== Records for processing ==
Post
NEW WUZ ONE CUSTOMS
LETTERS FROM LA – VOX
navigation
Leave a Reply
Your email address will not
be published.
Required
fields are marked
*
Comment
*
===
== Records for processing ==
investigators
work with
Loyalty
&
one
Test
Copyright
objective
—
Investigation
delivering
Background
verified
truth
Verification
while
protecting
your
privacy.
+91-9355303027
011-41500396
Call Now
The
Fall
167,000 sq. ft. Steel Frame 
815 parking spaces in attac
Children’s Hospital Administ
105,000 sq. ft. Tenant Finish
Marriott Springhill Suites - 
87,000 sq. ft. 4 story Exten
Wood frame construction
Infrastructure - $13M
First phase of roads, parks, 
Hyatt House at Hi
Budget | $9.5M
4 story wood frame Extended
===
Prompt:
Could you copy the listing from the line with "investigators" to the line with "4 story wood frame Extended", changing "Verification" to "Validation" and leaving everything else unchanged?

Your response:
investigators
work with
Loyalty
&
one
Test
Copyright
objective
—
Investigation
delivering
Background
verified
truth
Validation
while
protecting
your
privacy.
+91-9355303027
011-41500396
Call Now
The
Fall
167,000 sq. ft. Steel Frame 
815 parking spaces in attac
Children’s Hospital Administ
105,000 sq. ft. Tenant Finish
Marriott Springhill Suites - 
87,000 sq. ft. 4 story Exten
Wood frame construction
Infrastructure - $13M
First phase of roads, parks, 
Hyatt House at Hi
Budget | $9.5M
4 story wood frame Extended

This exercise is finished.